(Saved entries)
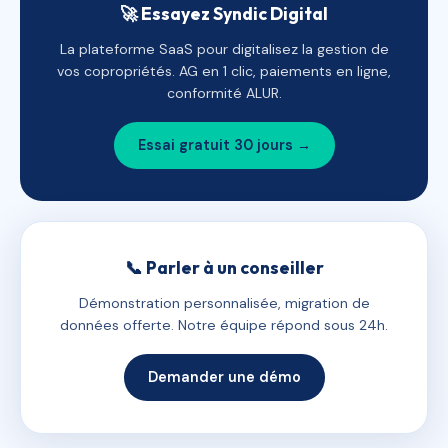
🚀 Essayez Syndic Digital
La plateforme SaaS pour digitalisez la gestion de
vos copropriétés. AG en 1 clic, paiements en ligne,
conformité ALUR.
Essai gratuit 30 jours →
📞 Parler à un conseiller
Démonstration personnalisée, migration de
données offerte. Notre équipe répond sous 24h.
Demander une démo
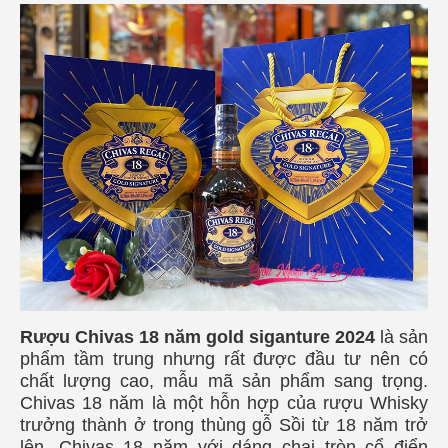
Rượu Chivas 18 năm gold siganture 2024
là sản
phẩm tầm trung nhưng rất được đầu tư nên có
chất lượng cao, mẫu mã sản phẩm sang trọng.
Chivas 18 năm là một hỗn hợp của rượu Whisky
trưởng thành ở trong thùng gỗ Sồi từ 18 năm trở
lên. Chivas 18 năm với dáng chai tròn cổ điển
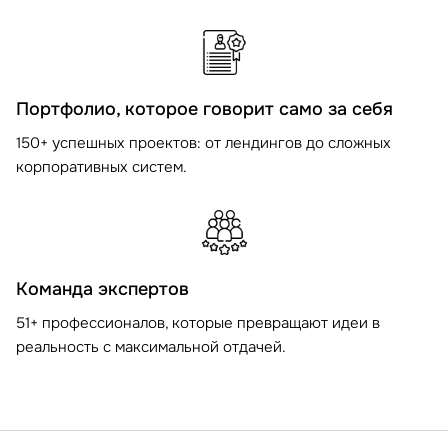
Портфолио, которое говорит само за себя
150+ успешных проектов: от лендингов до сложных
корпоративных систем.
Команда экспертов
51+ профессионалов, которые превращают идеи в
реальность с максимальной отдачей.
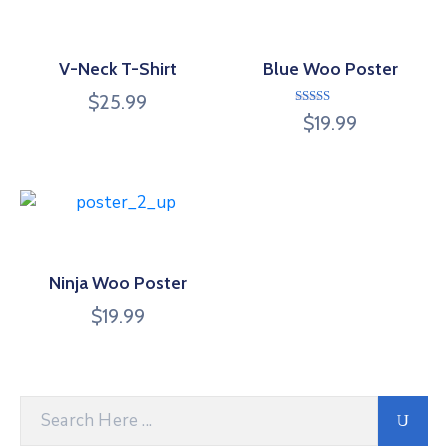
V-Neck T-Shirt
Blue Woo Poster
$
25.99
Avaliação
$
19.99
4.00
de 5
Ninja Woo Poster
$
19.99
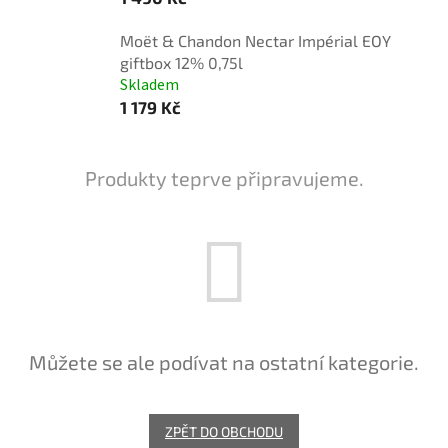
Moët & Chandon Nectar Impérial EOY
giftbox 12% 0,75l
Skladem
1 179 Kč
Produkty teprve připravujeme.
Můžete se ale podívat na ostatní kategorie.
ZPĚT DO OBCHODU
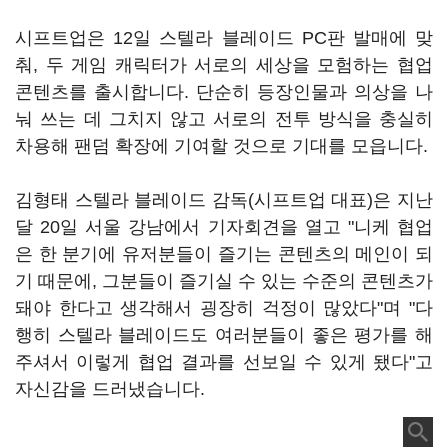
시프트업은 12일 스텔라 블레이드 PC판 발매에 맞
춰, 두 게임 캐릭터가 서로의 세상을 모험하는 협업
콘텐츠를 출시합니다. 단순히 등장인물과 의상을 나
눠 쓰는 데 그치지 않고 서로의 전투 방식을 충실히
차용해 팬덤 확장에 기여할 것으로 기대를 모읍니다.
김형태 스텔라 블레이드 감독(시프트업 대표)은 지난
달 20일 서울 강남에서 기자회견을 열고 "니케 협업
은 한 분기에 유저분들이 즐기는 콘텐츠의 메인이 되
기 때문에, 그분들이 즐기실 수 있는 수준의 콘텐츠가
돼야 한다고 생각해서 굉장히 걱정이 많았다"며 "다
행히 스텔라 블레이드도 여러분들이 좋은 평가를 해
주셔서 이렇게 협업 결과를 선보일 수 있게 됐다"고
자신감을 드러냈습니다.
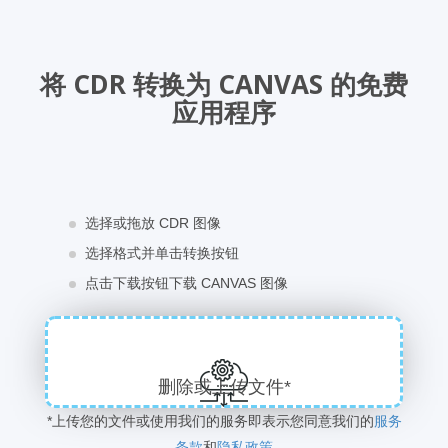
将 CDR 转换为 CANVAS 的免费
应用程序
选择或拖放 CDR 图像
选择格式并单击转换按钮
点击下载按钮下载 CANVAS 图像
删除或上传文件*
*上传您的文件或使用我们的服务即表示您同意我们的
服务
条款
和
隐私政策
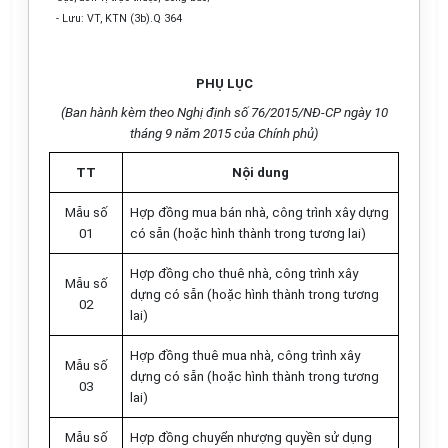
- Lưu: VT, KTN (3b).Q 364
PHỤ LỤC
(Ban hành kèm theo Nghị định số 76/2015/NĐ-CP ngày 10
tháng 9 năm 2015 của Chính phủ)
TT
Nội dung
Mẫu số
Hợp đồng mua bán nhà, công trình xây dựng
01
có sẵn (hoặc hình thành trong tương lai)
Hợp đồng cho thuê nhà, công trình xây
Mẫu số
dựng có sẵn (hoặc hình thành trong tương
02
lai)
Hợp đồng thuê mua nhà, công trình xây
M
ẫ
u số
dựng có sẵn (hoặc hình thành trong tương
03
lai)
M
ẫ
u số
Hợp đồng chuyển nhượng quyền sử dụng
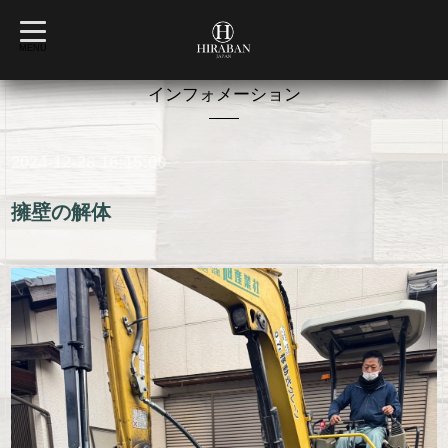
t
o
MENU
g
g
l
インフォメーション
e
n
a
v
2024-12-28 16:15:00
i
g
a
t
擁壁の解体
i
o
n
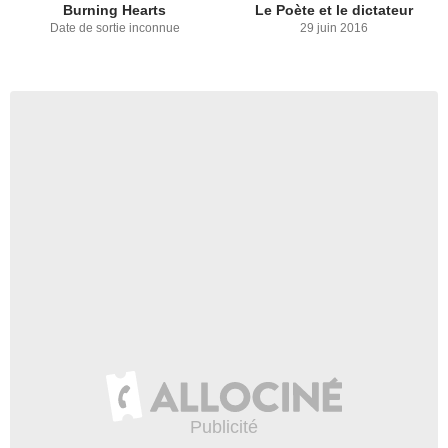
Burning Hearts
Le Poète et le dictateur
Date de sortie inconnue
29 juin 2016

**Directive**
Copy out every line of the listing above without changing a word. Leave out the picture markers.

**Exercise result**
🚀 Essayez Syndic Digital
La plateforme SaaS pour digitalisez la gestion de
vos copropriétés. AG en 1 clic, paiements en ligne,
conformité ALUR.
Essai gratuit 30 jours →
📞 Parler à un conseiller
Démonstration personnalisée, migration de
données offerte. Notre équipe répond sous 24h.
Demander une démo
Rượu Chivas 18 năm gold siganture 2024
là sản
phẩm tầm trung nhưng rất được đầu tư nên có
chất lượng cao, mẫu mã sản phẩm sang trọng.
Chivas 18 năm là một hỗn hợp của rượu Whisky
trưởng thành ở trong thùng gỗ Sồi từ 18 năm trở
lên. Chivas 18 năm với dáng chai tròn cổ điển
Портфолио, которое говорит само за себя
150+ успешных проектов: от лендингов до сложных
корпоративных систем.
Команда экспертов
51+ профессионалов, которые превращают идеи в
реальность с максимальной отдачей.
V-Neck T-Shirt
Blue Woo Poster
$
25.99
Avaliação
$
19.99
4.00
de 5
Ninja Woo Poster
$
19.99
Moët & Chandon Nectar Impérial EOY
giftbox 12% 0,75l
Skladem
1 179 Kč
Produkty teprve připravujeme.
Můžete se ale podívat na ostatní kategorie.
ZPĚT DO OBCHODU
시프트업은 12일 스텔라 블레이드 PC판 발매에 맞
춰, 두 게임 캐릭터가 서로의 세상을 모험하는 협업
콘텐츠를 출시합니다. 단순히 등장인물과 의상을 나
눠 쓰는 데 그치지 않고 서로의 전투 방식을 충실히
차용해 팬덤 확장에 기여할 것으로 기대를 모읍니다.
김형태 스텔라 블레이드 감독(시프트업 대표)은 지난
달 20일 서울 강남에서 기자회견을 열고 "니케 협업
은 한 분기에 유저분들이 즐기는 콘텐츠의 메인이 되
기 때문에, 그분들이 즐기실 수 있는 수준의 콘텐츠가
돼야 한다고 생각해서 굉장히 걱정이 많았다"며 "다
행히 스텔라 블레이드도 여러분들이 좋은 평가를 해
주셔서 이렇게 협업 결과를 선보일 수 있게 됐다"고
자신감을 드러냈습니다.
将 CDR 转换为 CANVAS 的免费
应用程序
选择或拖放 CDR 图像
选择格式并单击转换按钮
点击下载按钮下载 CANVAS 图像
删除或上传文件*
*上传您的文件或使用我们的服务即表示您同意我们的
服务
条款
和
隐私政策
- Lưu: VT, KTN (3b).Q 364
PHỤ LỤC
(Ban hành kèm theo Nghị định số 76/2015/NĐ-CP ngày 10
tháng 9 năm 2015 của Chính phủ)
TT
Nội dung
Mẫu số
Hợp đồng mua bán nhà, công trình xây dựng
01
có sẵn (hoặc hình thành trong tương lai)
Hợp đồng cho thuê nhà, công trình xây
Mẫu số
dựng có sẵn (hoặc hình thành trong tương
02
lai)
Hợp đồng thuê mua nhà, công trình xây
M
ẫ
u số
dựng có sẵn (hoặc hình thành trong tương
03
lai)
M
ẫ
u số
Hợp đồng chuyển nhượng quyền sử dụng
t
o
MENU
g
g
l
インフォメーション
e
n
a
v
2024-12-28 16:15:00
i
g
a
t
擁壁の解体
i
o
n
Burning Hearts
Le Poète et le dictateur
Date de sortie inconnue
29 juin 2016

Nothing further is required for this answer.